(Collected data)
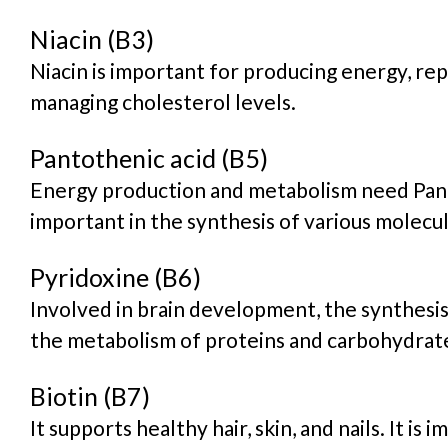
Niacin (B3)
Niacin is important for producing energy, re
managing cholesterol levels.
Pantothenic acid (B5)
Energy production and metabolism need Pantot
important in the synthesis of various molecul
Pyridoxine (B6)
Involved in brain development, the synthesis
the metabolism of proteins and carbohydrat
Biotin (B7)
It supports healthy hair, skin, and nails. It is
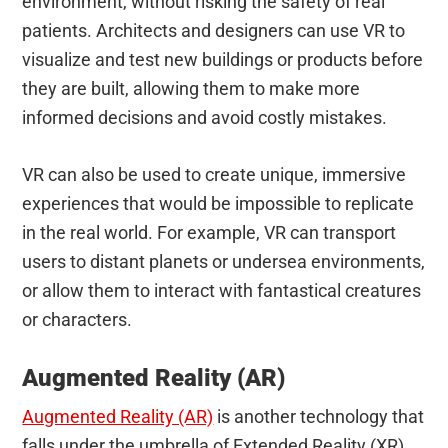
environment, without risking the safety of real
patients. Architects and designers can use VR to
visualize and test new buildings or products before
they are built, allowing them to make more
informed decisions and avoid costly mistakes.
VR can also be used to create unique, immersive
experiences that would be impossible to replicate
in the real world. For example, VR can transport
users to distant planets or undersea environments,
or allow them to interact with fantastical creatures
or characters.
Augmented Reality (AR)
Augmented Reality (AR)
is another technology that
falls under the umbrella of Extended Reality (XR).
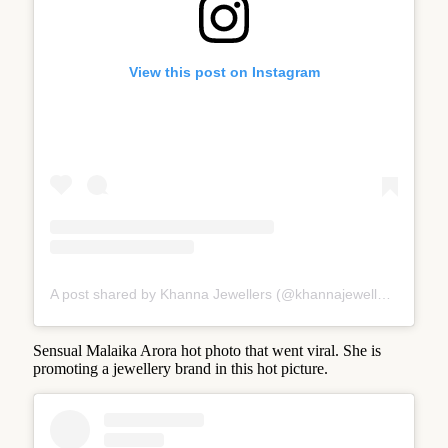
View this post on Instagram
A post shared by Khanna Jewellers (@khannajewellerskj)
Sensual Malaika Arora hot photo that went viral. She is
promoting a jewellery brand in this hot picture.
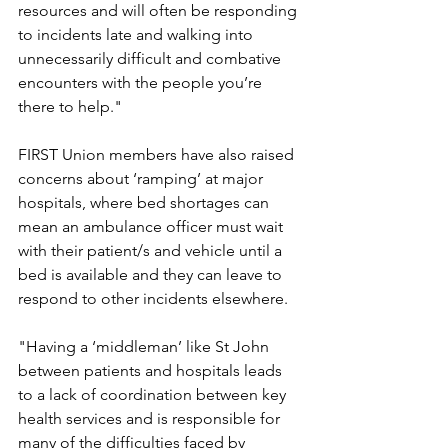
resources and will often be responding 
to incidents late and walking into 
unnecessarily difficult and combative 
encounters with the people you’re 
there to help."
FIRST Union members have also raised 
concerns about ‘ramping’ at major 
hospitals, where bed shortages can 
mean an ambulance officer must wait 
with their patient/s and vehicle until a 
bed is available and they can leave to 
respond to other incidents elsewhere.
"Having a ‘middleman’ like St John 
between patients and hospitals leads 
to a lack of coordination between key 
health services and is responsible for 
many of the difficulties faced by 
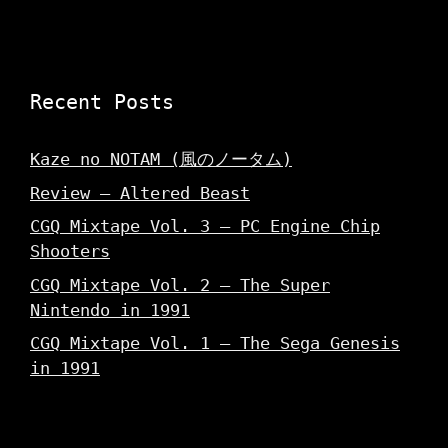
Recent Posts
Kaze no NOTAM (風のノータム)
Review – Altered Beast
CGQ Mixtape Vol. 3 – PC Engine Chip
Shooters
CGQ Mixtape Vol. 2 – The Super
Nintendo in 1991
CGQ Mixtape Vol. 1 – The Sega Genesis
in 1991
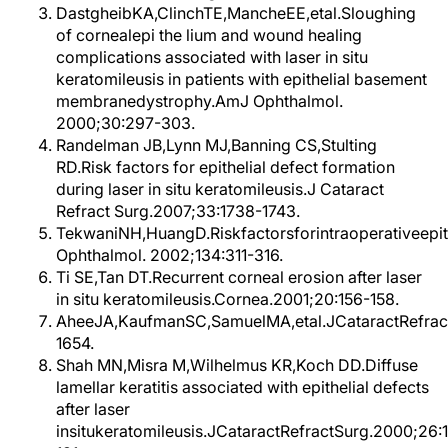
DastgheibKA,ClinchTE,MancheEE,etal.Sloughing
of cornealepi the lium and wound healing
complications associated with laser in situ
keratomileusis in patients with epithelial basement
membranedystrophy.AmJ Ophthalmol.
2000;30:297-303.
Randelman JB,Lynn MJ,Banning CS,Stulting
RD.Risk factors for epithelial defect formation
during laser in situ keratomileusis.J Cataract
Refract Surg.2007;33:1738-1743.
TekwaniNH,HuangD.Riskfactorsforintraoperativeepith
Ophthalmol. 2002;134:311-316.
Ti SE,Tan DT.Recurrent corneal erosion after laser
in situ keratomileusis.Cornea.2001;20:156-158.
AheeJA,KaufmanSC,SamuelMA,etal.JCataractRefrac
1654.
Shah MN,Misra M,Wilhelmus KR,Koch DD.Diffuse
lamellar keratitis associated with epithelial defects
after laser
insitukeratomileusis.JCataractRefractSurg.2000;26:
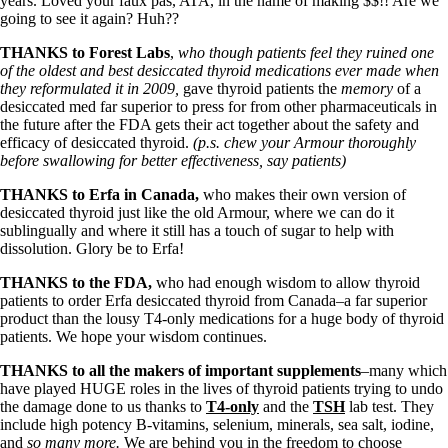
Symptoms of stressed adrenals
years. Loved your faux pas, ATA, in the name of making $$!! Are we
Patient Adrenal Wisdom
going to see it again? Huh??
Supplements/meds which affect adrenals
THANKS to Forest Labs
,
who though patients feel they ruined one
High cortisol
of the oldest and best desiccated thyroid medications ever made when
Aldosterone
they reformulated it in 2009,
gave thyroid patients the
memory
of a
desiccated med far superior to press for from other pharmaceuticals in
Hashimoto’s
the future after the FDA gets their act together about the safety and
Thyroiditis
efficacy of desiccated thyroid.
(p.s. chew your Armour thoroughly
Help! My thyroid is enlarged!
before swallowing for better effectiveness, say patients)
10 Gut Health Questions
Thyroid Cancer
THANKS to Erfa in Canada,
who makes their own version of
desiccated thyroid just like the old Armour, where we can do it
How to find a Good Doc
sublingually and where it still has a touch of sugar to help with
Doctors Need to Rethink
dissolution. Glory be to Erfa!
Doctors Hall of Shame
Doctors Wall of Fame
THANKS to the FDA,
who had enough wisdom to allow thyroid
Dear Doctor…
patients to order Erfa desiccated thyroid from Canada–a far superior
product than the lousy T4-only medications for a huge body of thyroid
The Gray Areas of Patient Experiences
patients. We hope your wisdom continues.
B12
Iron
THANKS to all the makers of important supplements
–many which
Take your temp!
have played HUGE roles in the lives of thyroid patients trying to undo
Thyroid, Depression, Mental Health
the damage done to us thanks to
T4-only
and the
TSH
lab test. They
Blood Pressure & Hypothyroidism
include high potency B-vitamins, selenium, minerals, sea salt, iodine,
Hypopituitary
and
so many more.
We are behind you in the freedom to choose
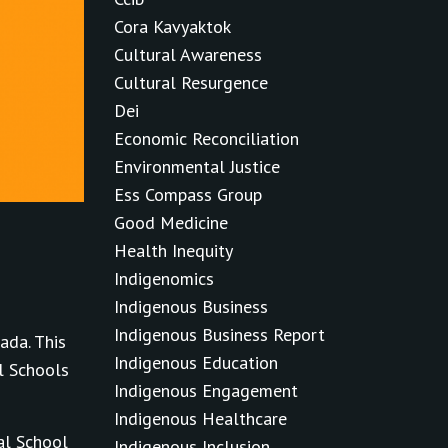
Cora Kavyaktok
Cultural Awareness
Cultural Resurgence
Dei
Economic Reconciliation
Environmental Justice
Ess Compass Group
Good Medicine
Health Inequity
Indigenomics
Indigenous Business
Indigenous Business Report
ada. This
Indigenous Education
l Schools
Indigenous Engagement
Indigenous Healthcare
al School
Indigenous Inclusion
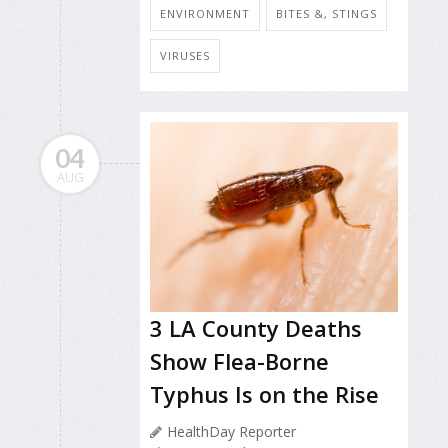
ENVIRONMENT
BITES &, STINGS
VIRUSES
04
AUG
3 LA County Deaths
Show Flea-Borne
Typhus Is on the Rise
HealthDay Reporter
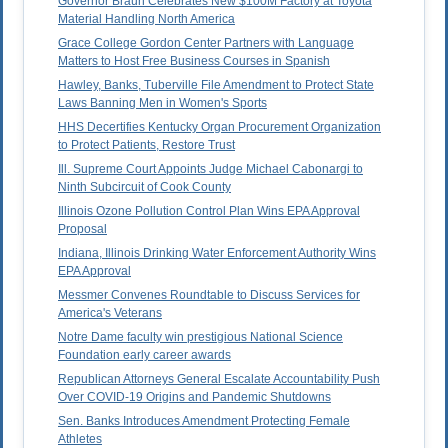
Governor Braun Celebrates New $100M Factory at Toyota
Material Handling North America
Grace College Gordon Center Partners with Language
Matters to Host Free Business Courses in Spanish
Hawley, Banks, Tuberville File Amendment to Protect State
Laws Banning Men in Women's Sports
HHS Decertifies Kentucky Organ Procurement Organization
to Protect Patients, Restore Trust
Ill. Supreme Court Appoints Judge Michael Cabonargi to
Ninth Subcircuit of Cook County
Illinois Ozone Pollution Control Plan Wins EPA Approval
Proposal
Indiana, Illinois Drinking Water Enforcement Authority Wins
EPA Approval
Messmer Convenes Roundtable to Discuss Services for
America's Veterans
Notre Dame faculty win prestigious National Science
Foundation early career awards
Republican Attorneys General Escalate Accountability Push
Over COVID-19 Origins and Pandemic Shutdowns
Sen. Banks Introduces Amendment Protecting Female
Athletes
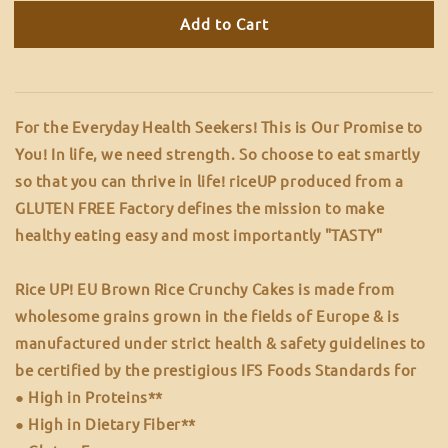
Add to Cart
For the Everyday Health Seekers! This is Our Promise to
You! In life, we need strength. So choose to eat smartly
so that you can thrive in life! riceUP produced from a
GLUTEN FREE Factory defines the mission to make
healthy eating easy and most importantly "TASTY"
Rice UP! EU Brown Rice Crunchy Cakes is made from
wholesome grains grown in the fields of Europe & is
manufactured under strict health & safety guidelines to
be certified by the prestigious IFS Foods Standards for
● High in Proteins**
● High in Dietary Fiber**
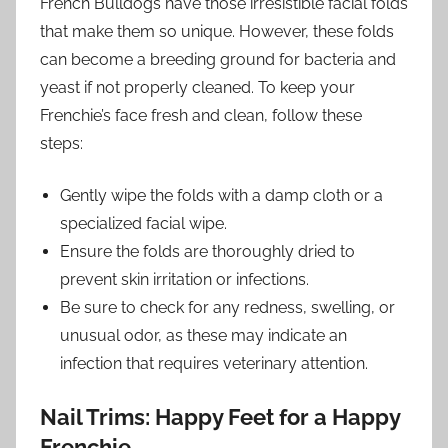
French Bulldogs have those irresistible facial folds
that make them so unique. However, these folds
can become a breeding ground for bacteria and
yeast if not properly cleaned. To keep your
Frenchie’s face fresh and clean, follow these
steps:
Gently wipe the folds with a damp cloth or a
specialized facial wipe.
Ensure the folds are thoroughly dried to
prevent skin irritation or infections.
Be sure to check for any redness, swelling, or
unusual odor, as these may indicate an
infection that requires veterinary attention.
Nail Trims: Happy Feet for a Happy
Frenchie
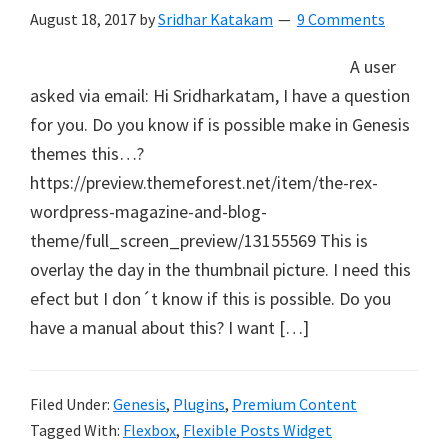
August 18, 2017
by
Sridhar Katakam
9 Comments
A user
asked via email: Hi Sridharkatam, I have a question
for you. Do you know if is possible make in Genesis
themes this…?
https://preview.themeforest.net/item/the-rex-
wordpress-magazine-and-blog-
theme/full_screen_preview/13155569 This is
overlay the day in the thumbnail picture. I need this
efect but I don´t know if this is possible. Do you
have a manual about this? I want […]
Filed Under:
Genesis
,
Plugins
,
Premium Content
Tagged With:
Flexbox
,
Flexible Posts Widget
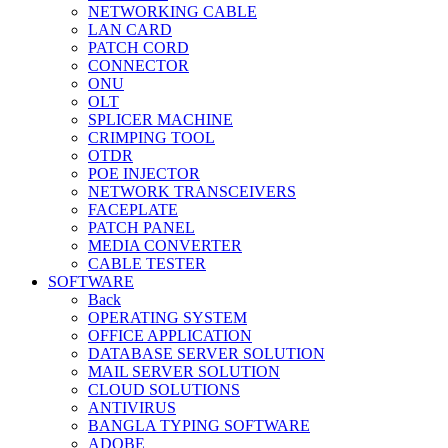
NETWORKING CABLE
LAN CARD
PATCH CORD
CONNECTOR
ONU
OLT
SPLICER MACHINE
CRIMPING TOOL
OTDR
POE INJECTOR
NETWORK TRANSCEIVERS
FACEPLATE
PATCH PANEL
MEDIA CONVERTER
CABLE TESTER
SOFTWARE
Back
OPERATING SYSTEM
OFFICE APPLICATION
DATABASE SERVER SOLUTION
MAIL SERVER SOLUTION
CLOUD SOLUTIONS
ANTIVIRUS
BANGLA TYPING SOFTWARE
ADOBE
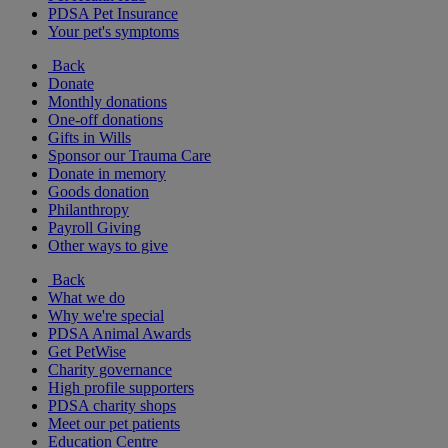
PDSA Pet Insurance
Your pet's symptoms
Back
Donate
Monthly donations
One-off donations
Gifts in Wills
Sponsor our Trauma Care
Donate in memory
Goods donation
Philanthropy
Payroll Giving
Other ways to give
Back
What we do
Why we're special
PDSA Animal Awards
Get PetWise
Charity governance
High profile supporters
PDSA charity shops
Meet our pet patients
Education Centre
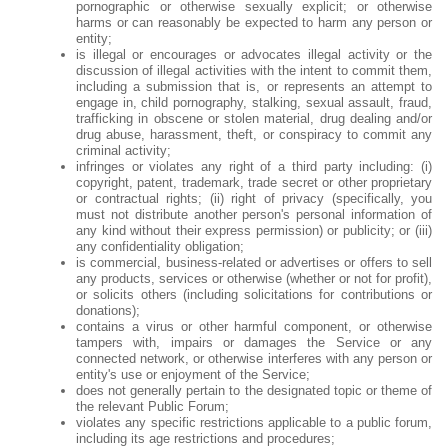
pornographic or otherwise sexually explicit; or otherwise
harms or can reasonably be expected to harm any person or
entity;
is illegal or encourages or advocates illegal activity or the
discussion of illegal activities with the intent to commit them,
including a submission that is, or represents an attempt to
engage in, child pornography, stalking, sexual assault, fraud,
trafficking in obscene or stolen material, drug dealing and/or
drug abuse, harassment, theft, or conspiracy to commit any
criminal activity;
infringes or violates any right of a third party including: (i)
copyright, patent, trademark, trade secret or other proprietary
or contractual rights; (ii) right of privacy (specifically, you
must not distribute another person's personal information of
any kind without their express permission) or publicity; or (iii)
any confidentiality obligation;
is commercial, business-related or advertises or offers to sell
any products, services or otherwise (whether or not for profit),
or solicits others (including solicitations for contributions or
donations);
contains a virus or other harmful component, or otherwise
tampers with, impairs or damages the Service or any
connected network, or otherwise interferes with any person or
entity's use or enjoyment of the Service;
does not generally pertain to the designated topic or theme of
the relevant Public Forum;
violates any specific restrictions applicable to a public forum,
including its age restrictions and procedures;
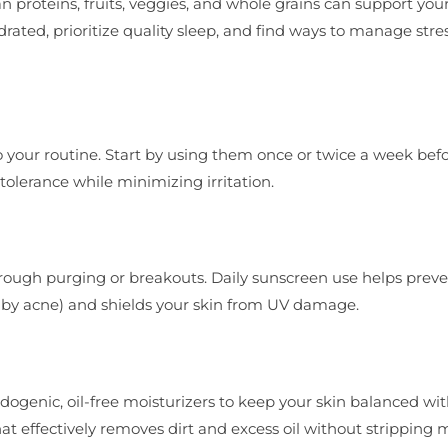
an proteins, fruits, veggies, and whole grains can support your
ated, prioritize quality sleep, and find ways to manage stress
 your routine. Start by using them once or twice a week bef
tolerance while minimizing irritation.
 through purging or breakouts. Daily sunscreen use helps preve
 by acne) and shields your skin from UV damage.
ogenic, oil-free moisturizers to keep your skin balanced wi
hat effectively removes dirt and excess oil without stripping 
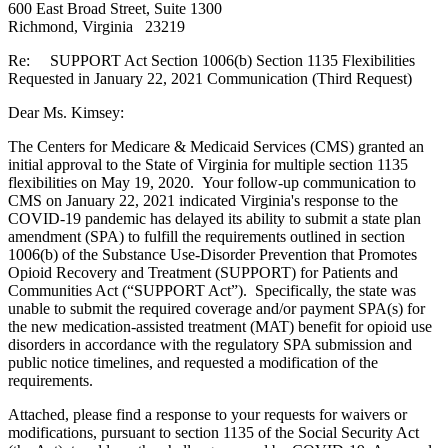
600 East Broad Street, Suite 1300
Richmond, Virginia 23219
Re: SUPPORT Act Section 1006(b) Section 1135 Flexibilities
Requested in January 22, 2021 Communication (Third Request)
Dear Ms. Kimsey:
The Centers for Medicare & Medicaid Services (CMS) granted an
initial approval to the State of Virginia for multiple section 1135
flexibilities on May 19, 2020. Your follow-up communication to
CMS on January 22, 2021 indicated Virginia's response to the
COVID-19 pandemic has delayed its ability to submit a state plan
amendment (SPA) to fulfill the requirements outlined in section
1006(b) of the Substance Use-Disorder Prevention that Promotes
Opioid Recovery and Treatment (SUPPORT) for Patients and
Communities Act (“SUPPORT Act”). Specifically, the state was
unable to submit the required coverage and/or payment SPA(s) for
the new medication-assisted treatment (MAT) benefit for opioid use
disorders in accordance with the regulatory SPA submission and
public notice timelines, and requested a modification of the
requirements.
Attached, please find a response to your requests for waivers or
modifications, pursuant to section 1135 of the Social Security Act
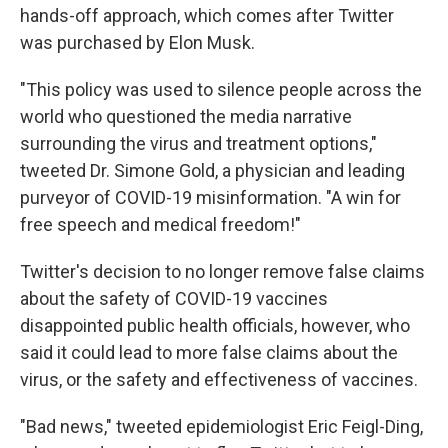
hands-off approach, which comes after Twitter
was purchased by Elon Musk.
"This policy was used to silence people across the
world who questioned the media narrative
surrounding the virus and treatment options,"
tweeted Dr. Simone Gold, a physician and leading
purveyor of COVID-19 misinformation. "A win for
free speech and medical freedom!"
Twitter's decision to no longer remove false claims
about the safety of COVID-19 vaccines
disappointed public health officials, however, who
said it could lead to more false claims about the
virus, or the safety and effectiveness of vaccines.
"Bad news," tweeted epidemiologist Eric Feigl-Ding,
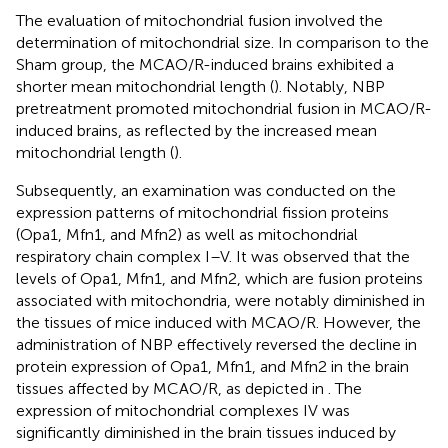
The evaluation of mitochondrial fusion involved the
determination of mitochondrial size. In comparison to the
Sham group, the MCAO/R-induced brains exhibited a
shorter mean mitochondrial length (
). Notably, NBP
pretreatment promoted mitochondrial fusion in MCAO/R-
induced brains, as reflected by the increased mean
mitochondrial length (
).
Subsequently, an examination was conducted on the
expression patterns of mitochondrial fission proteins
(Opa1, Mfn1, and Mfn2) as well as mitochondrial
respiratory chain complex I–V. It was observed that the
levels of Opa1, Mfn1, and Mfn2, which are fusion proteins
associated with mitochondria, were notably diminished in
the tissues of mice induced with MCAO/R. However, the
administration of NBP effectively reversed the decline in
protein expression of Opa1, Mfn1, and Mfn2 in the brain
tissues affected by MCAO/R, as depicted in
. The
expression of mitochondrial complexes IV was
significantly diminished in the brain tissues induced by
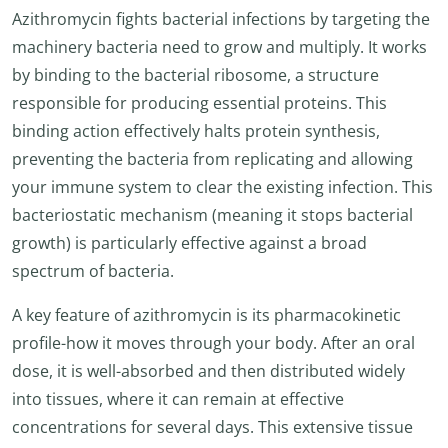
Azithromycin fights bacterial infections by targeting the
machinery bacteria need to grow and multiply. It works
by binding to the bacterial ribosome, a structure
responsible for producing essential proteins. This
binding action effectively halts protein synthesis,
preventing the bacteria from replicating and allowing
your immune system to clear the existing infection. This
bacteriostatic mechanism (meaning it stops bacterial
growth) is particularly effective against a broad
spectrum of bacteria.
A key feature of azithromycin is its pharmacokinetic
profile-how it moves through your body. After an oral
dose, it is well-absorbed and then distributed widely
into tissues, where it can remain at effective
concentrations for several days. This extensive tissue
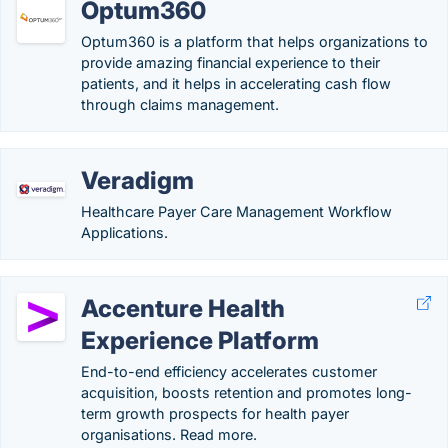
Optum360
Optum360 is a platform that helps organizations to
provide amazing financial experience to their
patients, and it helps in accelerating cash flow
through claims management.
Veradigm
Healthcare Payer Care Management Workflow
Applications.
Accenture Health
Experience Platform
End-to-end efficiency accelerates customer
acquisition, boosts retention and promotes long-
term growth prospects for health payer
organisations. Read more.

What the exercise asks
Give back precisely the lines above that start at the line containing "discussion of illegal" and end at the line containing "contains a virus", inclusive. No other lines belong in the output.

Result for this exercise
discussion of illegal activities with the intent to commit them,
including a submission that is, or represents an attempt to
engage in, child pornography, stalking, sexual assault, fraud,
trafficking in obscene or stolen material, drug dealing and/or
drug abuse, harassment, theft, or conspiracy to commit any
criminal activity;
infringes or violates any right of a third party including: (i)
copyright, patent, trademark, trade secret or other proprietary
or contractual rights; (ii) right of privacy (specifically, you
must not distribute another person's personal information of
any kind without their express permission) or publicity; or (iii)
any confidentiality obligation;
is commercial, business-related or advertises or offers to sell
any products, services or otherwise (whether or not for profit),
or solicits others (including solicitations for contributions or
donations);
contains a virus or other harmful component, or otherwise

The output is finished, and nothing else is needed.